Type
- Type: Upper house (de jure)

History
- Founded: Not convened yet
- Preceded by: Senate of Iraq; Revolutionary Command Council;

Elections
- Redistricting: Independent High Electoral Commission

Constitution
- Constitution of Iraq (2005), Section II, Chapter I

= Federation Council (Iraq) =

De jure upper house of Iraq

The Federation Council of Iraq (Note: also known as the Council of Union in early constitutional drafts, or simply the Federal Council (مجلس الاتحاد; کۆنسه‌یا فه‌ده‌راسیۆنێ, Konseya Federasyonê)) is the unconvened de jure upper house of the bicameral legislature of Iraq.

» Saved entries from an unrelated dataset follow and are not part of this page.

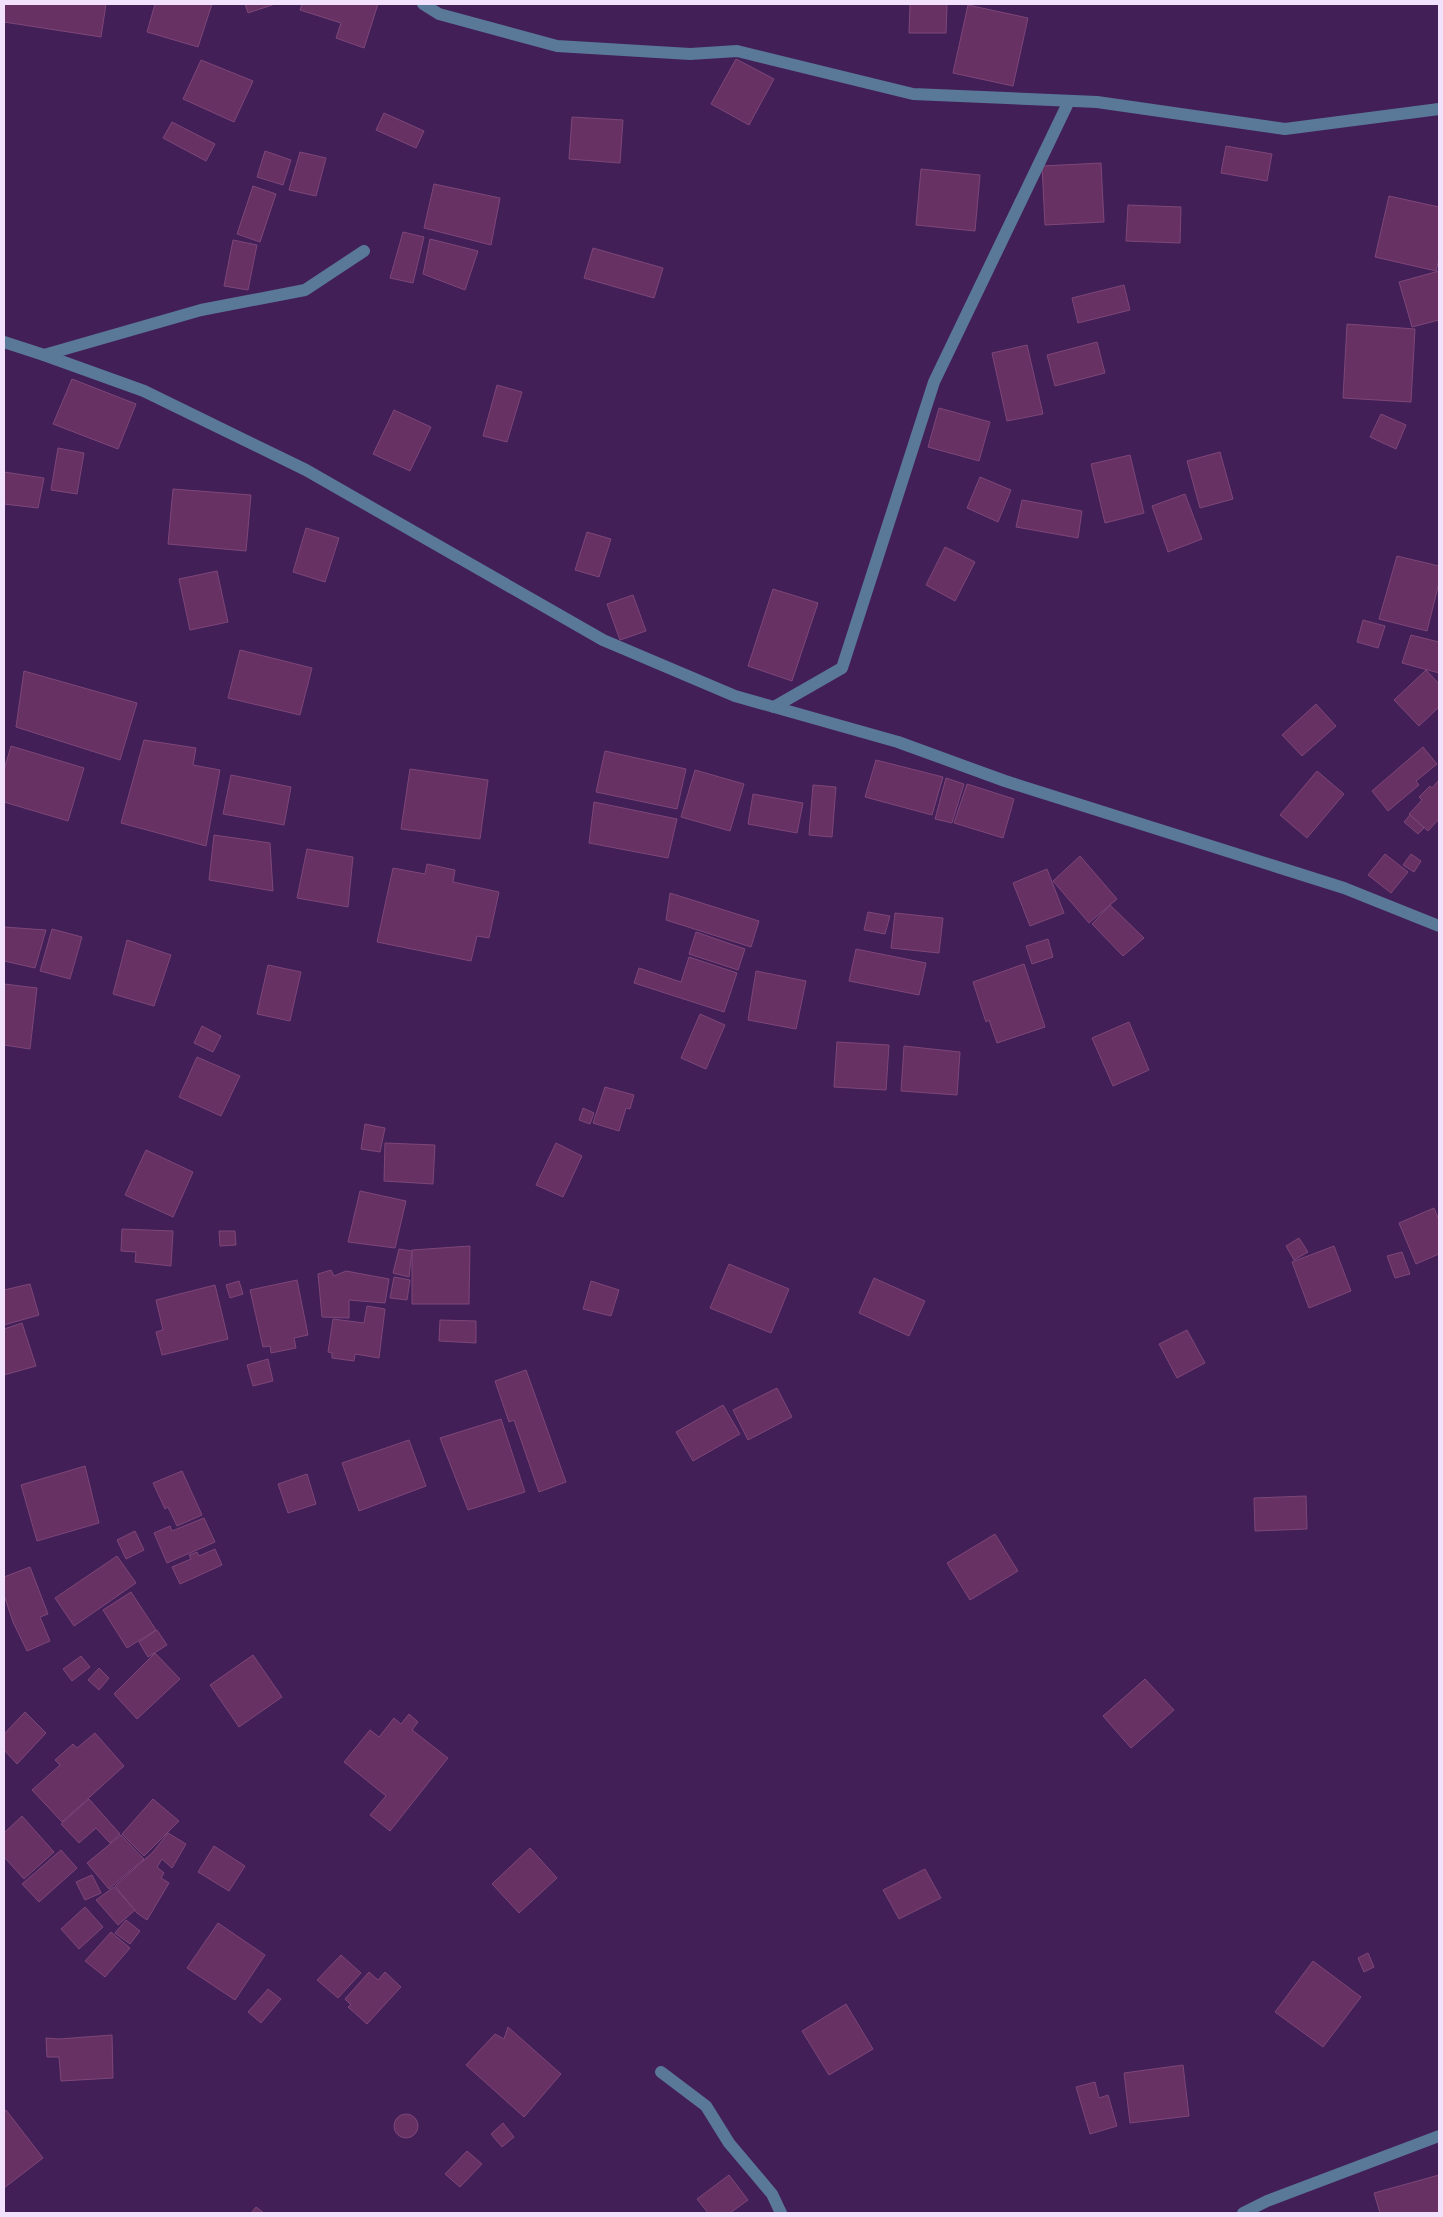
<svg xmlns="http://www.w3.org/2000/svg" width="1443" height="2217" font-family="'Varela Round',sans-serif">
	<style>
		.building { fill: #673263; stroke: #7d4678 }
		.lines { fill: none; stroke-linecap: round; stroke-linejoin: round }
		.minor { stroke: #5a7898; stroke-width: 12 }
	</style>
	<rect width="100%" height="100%" fill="#431f58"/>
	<!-- building -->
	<g class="building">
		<polygon points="4,4 106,4 101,37 4,22"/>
		<polygon points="155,4 212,4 198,47 147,32"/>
		<polygon points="245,4 275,4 248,13"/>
		<polygon points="302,4 378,4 364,48 336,38 341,23 300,10"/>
		<polygon points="910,4 947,4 946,33 909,33"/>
		<polygon points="968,5 1028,18 1013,86 953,73"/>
		<polygon points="736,59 774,79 749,125 711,104"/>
		<polygon points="201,60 253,81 234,122 183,99"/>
		<polygon points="384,113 424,131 416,148 376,130"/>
		<polygon points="572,117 623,120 620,163 569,159"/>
		<polygon points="172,122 215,144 206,161 163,138"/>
		<polygon points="1226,146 1272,154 1267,181 1221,173"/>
		<polygon points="265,151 291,160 283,185 257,177"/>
		<polygon points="300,152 326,158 316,196 289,190"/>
		<polygon points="1101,163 1104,222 1045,225 1042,166"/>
		<polygon points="921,169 980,175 975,231 916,225"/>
		<polygon points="434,184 500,198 491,245 424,228"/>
		<polygon points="253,186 276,194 260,242 237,234"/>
		<polygon points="1389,196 1439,207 1439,259 1436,271 1375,257"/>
		<polygon points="1128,205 1181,207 1180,243 1126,241"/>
		<polygon points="403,232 424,237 413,283 390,278"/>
		<polygon points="430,239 478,251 465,290 423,274"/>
		<polygon points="233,240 257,245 248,290 224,286"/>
		<polygon points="593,248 663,268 654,298 584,278"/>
		<polygon points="1439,271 1439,320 1412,327 1399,282"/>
		<polygon points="1124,285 1130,310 1078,323 1072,298"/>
		<polygon points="1347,324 1415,329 1411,402 1343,398"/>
		<polygon points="1097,342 1105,373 1055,386 1047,355"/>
		<polygon points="1027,345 1043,414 1007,421 992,353"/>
		<polygon points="72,379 136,404 118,449 53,424"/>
		<polygon points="497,385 522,392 507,442 483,436"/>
		<polygon points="939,408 990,422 979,461 928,447"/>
		<polygon points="394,410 431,427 410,471 373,454"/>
		<polygon points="1381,414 1406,425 1396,449 1370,437"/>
		<polygon points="58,448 84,453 77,494 51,490"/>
		<polygon points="1220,452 1233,499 1200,508 1187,461"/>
		<polygon points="1130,455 1144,513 1105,523 1091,464"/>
		<polygon points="4,472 44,478 38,508 4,504"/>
		<polygon points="980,477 1011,490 998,522 967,508"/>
		<polygon points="173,489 251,495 246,551 168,544"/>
		<polygon points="1185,494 1202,539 1168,552 1152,506"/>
		<polygon points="1022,500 1082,511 1078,538 1016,527"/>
		<polygon points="306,528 339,538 325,582 293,572"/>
		<polygon points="587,532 611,539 599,577 575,570"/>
		<polygon points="945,547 975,562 955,601 926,585"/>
		<polygon points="1397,556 1439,566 1439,583 1427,631 1379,619"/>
		<polygon points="217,571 228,622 190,630 179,579"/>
		<polygon points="773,589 818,603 792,681 748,666"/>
		<polygon points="633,595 646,631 620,640 607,604"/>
		<polygon points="1363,620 1385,626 1378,648 1357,642"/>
		<polygon points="1411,635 1439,642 1439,673 1402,663"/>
		<polygon points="240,650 312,668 300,715 228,698"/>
		<polygon points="1426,670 1439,684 1439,707 1419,726 1394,700"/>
		<polygon points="24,671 137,703 120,760 16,727"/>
		<polygon points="1316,704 1336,726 1302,756 1282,735"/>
		<polygon points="144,740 196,748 193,765 220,770 206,846 121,823"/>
		<polygon points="11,746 84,768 68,821 4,802 4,770"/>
		<polygon points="1423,747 1437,764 1416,781 1419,785 1388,811 1372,791"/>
		<polygon points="605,751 686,769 677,809 596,792"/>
		<polygon points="876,760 943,777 932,815 865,797"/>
		<polygon points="410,769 488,780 480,839 401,829"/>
		<polygon points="695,770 744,784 730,831 681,817"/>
		<polygon points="1317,771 1344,794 1307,838 1280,815"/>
		<polygon points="231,775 291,787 284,825 223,814"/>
		<polygon points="946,778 964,784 952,823 935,819"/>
		<polygon points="1439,780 1439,819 1428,831 1409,814 1422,800 1419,797 1430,786 1432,788"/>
		<polygon points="967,784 1014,799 1003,838 954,823"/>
		<polygon points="813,785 836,787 832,837 809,835"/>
		<polygon points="753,794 803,803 797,833 748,824"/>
		<polygon points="594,802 677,819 668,858 589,843"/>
		<polygon points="1410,815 1424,828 1418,834 1404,822"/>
		<polygon points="214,835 270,843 273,891 209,880"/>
		<polygon points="307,849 353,857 348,907 297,898"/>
		<polygon points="1385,854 1408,872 1391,893 1368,875"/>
		<polygon points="1411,854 1421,861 1414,872 1403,865"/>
		<polygon points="1080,856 1117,899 1089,923 1053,881"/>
		<polygon points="427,864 455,870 453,882 499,892 489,938 477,936 471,961 377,942 393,868 425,874"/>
		<polygon points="1047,869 1064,913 1030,926 1013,883"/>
		<polygon points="670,893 759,921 751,947 666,920"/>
		<polygon points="1110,905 1144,938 1123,956 1092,924"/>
		<polygon points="868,912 890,916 885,934 864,930"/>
		<polygon points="895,913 943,918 939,953 891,948"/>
		<polygon points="4,927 46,930 35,968 4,961"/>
		<polygon points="52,929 82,937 70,979 40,971"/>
		<polygon points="696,932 745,949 738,970 689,954"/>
		<polygon points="1048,939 1053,957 1032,964 1026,946"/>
		<polygon points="127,940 171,955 154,1006 113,994"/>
		<polygon points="856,949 926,963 919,995 849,981"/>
		<polygon points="689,957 737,973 724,1012 634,983 639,968 681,982"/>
		<polygon points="1024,964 1045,1027 997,1043 989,1020 986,1022 973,982"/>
		<polygon points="268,965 301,972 290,1021 257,1014"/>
		<polygon points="756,971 806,981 796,1029 748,1020"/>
		<polygon points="4,984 37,988 30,1049 4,1045"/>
		<polygon points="700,1014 725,1025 706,1069 681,1058"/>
		<polygon points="1129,1022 1149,1070 1113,1086 1092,1038"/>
		<polygon points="202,1026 221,1036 213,1052 194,1043"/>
		<polygon points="837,1042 889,1045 886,1090 834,1087"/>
		<polygon points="904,1046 960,1052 957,1095 901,1091"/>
		<polygon points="197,1057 240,1076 221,1116 179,1097"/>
		<polygon points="605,1087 634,1095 630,1109 626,1108 619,1131 593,1123"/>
		<polygon points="583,1108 594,1113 590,1124 579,1120"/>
		<polygon points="365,1124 385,1128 380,1152 361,1149"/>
		<polygon points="385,1143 435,1145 433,1184 384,1181"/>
		<polygon points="556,1143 582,1156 563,1197 536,1185"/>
		<polygon points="146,1150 193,1172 173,1217 125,1195"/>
		<polygon points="360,1191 406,1201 395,1248 348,1242"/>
		<polygon points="1434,1208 1439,1220 1439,1254 1416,1264 1399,1223"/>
		<polygon points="122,1229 173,1231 171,1266 135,1262 136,1252 121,1251"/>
		<polygon points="219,1231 235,1231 236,1245 220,1246"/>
		<polygon points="1299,1238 1308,1252 1294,1260 1286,1246"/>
		<polygon points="470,1246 469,1304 412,1304 412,1250"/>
		<polygon points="1334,1246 1351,1291 1309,1308 1292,1262"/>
		<polygon points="399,1249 412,1251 409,1277 393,1273"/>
		<polygon points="1402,1252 1410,1274 1395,1278 1387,1256"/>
		<polygon points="729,1264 789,1289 771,1333 710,1308"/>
		<polygon points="331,1270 334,1276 346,1271 389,1279 385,1303 349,1300 349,1318 322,1317 318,1274"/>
		<polygon points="394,1277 410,1280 407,1300 390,1298"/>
		<polygon points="874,1278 925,1301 909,1336 859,1313"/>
		<polygon points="297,1280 308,1335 294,1338 296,1348 271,1353 270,1346 263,1347 250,1290"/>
		<polygon points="239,1281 243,1294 230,1298 226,1285"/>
		<polygon points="591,1281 619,1290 611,1316 583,1309"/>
		<polygon points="30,1284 39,1315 4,1325 4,1290"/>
		<polygon points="215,1285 228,1339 162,1355 156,1332 163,1330 156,1300"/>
		<polygon points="367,1306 385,1309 379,1358 355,1354 354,1361 332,1358 332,1353 328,1352 333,1319 364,1323"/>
		<polygon points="440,1320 476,1321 476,1343 439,1341"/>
		<polygon points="22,1323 36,1366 4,1375 4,1329"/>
		<polygon points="1187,1330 1205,1363 1177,1378 1159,1344"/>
		<polygon points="268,1359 273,1381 253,1386 247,1365"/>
		<polygon points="526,1370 566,1482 539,1492 514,1420 509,1422 495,1381"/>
		<polygon points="777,1388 792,1417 748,1440 733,1410"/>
		<polygon points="723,1405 740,1434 693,1461 676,1432"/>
		<polygon points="501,1419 525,1492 468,1510 440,1438"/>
		<polygon points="409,1440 426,1486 359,1511 342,1463"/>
		<polygon points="85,1466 99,1523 37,1541 21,1485"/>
		<polygon points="182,1471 202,1515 177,1526 168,1507 165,1509 153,1483"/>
		<polygon points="307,1474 316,1504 288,1513 278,1484"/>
		<polygon points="1306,1496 1307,1529 1255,1531 1254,1498"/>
		<polygon points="204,1518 215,1542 167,1563 154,1533 170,1526 172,1531"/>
		<polygon points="135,1531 144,1550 126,1559 117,1540"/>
		<polygon points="995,1534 1018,1571 970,1600 947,1563"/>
		<polygon points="215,1549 222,1565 180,1584 172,1567 191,1559 189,1555 197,1552 199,1556"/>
		<polygon points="117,1556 136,1583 74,1626 55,1598"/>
		<polygon points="30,1567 48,1614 40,1617 50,1641 27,1651 13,1622 4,1595 4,1577"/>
		<polygon points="131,1592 156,1630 127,1648 103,1610"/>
		<polygon points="157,1630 167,1645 148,1657 139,1642"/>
		<polygon points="155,1653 180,1679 137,1719 114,1694"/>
		<polygon points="253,1655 282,1697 239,1727 210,1685"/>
		<polygon points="81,1656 90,1667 72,1681 63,1669"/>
		<polygon points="99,1668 109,1678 99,1690 88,1680"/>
		<polygon points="1145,1679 1174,1710 1131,1748 1103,1716"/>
		<polygon points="25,1712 46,1733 17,1764 4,1750 4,1734"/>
		<polygon points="409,1714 418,1722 412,1730 448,1758 390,1831 370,1815 386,1796 344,1762 370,1730 379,1737 394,1718 401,1724"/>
		<polygon points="95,1733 124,1766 62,1822 32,1790 60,1765 55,1760 73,1744 77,1748"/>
		<polygon points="89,1799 120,1834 110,1843 96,1828 79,1843 61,1824"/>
		<polygon points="153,1799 179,1821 144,1856 122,1834"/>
		<polygon points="22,1816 54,1852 24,1879 4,1857 4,1833"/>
		<polygon points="168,1833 186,1844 172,1868 162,1859 157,1867 164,1873 161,1878 169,1883 147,1920 137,1913 115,1886 153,1852"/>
		<polygon points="121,1835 144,1859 109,1889 87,1863"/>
		<polygon points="214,1846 245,1866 229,1891 198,1872"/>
		<polygon points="530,1848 557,1878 519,1913 492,1884"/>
		<polygon points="61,1850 77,1868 39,1902 22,1884"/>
		<polygon points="925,1869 941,1898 899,1919 883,1890"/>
		<polygon points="92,1875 101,1893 85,1900 76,1882"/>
		<polygon points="114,1887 135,1910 118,1925 96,1900"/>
		<polygon points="85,1907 103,1927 79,1949 61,1929"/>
		<polygon points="126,1920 140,1931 130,1944 115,1933"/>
		<polygon points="218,1923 265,1955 235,2000 187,1968"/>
		<polygon points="111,1932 130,1948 105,1977 85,1961"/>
		<polygon points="1368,1953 1374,1967 1364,1972 1358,1958"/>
		<polygon points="341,1955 361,1973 338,1998 317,1980"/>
		<polygon points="1313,1961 1361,1997 1323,2047 1275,2012"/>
		<polygon points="369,1972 378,1980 385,1972 401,1987 367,2024 348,2007 351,2005 345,1999"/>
		<polygon points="268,1989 281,1999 261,2023 248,2012"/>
		<polygon points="846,2004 873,2049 829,2075 802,2031"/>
		<polygon points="508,2027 561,2074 524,2117 466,2065 495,2034 504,2039"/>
		<polygon points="112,2035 113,2078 61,2081 59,2057 47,2057 46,2038 59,2039"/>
		<polygon points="1183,2065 1189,2116 1130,2123 1124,2073"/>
		<polygon points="1095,2082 1099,2098 1108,2095 1117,2126 1090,2134 1076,2087"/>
		<polygon points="6,2110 43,2158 4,2188 4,2111"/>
		<circle cx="406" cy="2126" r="12"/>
		<polygon points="503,2123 514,2137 502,2147 491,2134"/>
		<polygon points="467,2151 482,2164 460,2187 445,2174"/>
		<polygon points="729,2175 748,2200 730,2213 708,2213 697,2199"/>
		<polygon points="1439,2175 1439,2213 1380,2213 1374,2193"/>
		<polygon points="256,2207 264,2213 251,2213"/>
	</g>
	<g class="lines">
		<!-- minor -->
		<g class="minor">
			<polyline points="423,4 439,14 557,46 690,54 737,51 913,94 1097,102 1285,129 1439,109"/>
			<polyline points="4,342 44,355 144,391 306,470 603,640 735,696 898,742 1005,781 1344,888 1439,926"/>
			<polyline points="44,355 201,310 305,290 364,251"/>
			<polyline points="774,707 842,668 934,382 1069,101"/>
			<polyline points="661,2072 706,2106 729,2143 772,2194 781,2213"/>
			<polyline points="1243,2213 1267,2201 1439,2136"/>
		</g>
	</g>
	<!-- border -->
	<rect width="1443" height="2217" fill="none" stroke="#f1e1fd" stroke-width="10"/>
</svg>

The constitution of Iraq defines the Federation Council as the upper chamber of Iraq's legislature composed of all governorates and federal regions, with intention of representation in the Parliament of Iraq. It also stipulates that the Federation Council is to be formed by a law passed by the Council of Representatives with two-thirds majority approval, but as of December 2025, no bill has established the upper chamber.

== Background ==
According to Article 65 of the Constitution:

A legislative council shall be established named the "Federation Council", to include representatives from the regions and the governorates that are not organized in a region. A law, enacted by a two-thirds majority of the members of the Council of Representatives, shall regulate the formation of the Federation Council, its membership conditions, its competencies, and all that is connected with it.

The Federation Council shall consist of elected officials from Iraq's federal regions and governorates, and its authorities is to be determined by a law enacted by the Council of Representatives.

== Debate ==
=== Supporting arguments ===
Proponents of the Federation Council (FC) have argued that:

- According to some proponents of the FC, Iraq's legislative system is "disjointed" and there's "internal competition or rivalry between the legislative institutions", with the Council of Representatives occasionally forcing contested laws into effect. Currently, even the president cannot block a bill from being passed regardless of whether he/she signs it.

- The FC can balance the proportional representation-based Council of Representatives by allowing for regions and governorates to be directly represented in legislative affairs.

- Some Sunni and Shia parties, and the Kurds are already starting to support the implementation.

- Despite the fact that 78.59% of voters chose to implement the current constitution of Iraq, some of its articles are yet to be implemented. This could have prevented the 2017 Kurdish independence referendum and consequently, the 2017 Iraqi–Kurdish conflict.

- The Council of Representatives has been criticised before for passing laws that further added tension between the federal government and the Kurdistan Region and between Iraq's three main components.

- The FC can function as a guarantor of decentralisation by ensuring that the Council of Representatives does not consolidate disproportionate power.

- Implementation of the FC can improve internal security of Iraq's governorates by passing legislation that allows for the devolution of internal security administration –such as law enforcement– to provincial authorities.

- Federalism in Iraq can only function properly when democratic institutions function as a bastion against a dictatorship of the majority.

- The FC can ensure the representation of Iraq's minorities in parliament.

=== Opposing arguments ===
Critics additionally also argued that:

- The FC may not be able to actually handle solving problems within Iraq as those who lead parties have a better say in Parliament rather than elected representatives.

- The FC might additionally be too expensive for the country's budget with little to no actual effect, explaining on why not many Iraqis are bothered with implementing the FC or even know about its existence.